National Call for Promoting Integrity Principles in Education
As reported on the EUACI website in August 2025, the third phase of the EU Anti‑Corruption Initiative includes a
“National Call for Promoting Integrity Principles in Education”
aimed at supporting initiatives that reduce corruption and advance reforms in line with Ukraine’s reconstruction and EU integration agenda. The EUACI announcement describes the programme as focusing on key objectives such as reducing corruption, advancing anti‑corruption reforms and ensuring that reconstruction in war‑affected areas is carried out with an emphasis on transparency, accountability and integrity.
The same EUACI text underlines that the education‑focused call is part of a larger strategy to promote integrity and ethical standards in public service, including through partnerships with schools and universities, and complements the Memorandum with the Ministry of Education and Science by mobilising non‑state actors around similar goals.
From Canteens to Systemic Governance Reform
Across official statements and programme documents, both Ukrainian authorities and EU partners present the education‑sector cooperation as a move from isolated interventions to systemic governance reform.

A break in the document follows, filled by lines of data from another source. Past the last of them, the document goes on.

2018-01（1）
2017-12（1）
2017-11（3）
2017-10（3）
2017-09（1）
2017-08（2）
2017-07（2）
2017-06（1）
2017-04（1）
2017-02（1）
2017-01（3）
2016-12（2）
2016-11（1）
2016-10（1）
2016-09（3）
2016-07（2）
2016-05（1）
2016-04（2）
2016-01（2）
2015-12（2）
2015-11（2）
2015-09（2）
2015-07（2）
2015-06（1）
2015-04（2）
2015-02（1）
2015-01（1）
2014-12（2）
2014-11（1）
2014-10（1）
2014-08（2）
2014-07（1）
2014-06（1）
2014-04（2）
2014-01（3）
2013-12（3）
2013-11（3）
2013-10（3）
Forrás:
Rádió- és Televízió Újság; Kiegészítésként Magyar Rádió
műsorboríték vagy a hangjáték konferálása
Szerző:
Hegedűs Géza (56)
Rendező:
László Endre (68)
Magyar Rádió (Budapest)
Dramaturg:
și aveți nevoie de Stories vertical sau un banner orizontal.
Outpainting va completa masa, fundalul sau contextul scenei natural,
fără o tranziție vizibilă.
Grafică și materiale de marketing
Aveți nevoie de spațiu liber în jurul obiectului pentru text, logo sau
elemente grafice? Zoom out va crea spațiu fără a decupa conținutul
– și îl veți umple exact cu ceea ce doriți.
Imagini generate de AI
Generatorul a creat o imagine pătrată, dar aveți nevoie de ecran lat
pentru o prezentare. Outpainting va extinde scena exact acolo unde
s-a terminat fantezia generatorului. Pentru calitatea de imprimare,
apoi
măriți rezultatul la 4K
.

The pilot on school canteen modernisation showcased how detailed risk assessment, cost verification and remote monitoring can detect unjustified expenditures before funds are disbursed, with the reported recovery or reallocation of 320.4 million hryvnias benefiting dozens of additional schools.
By extending this model with IT‑based price monitoring, a sector‑wide Education Integrity Development Strategy and coordinated work with NACP, universities and civil society, the partnership seeks to embed anti‑corruption standards across decision‑making processes, budget execution and everyday practices in classrooms and school administrations.
As framed by statements from Oksen Lisovyi and Allan Pagh Kristensen in EUACI reporting, the ultimate objective is for transparency and integrity to become enduring norms of Ukraine’s education policy, supporting both improved public services for children and the country’s long‑term European path.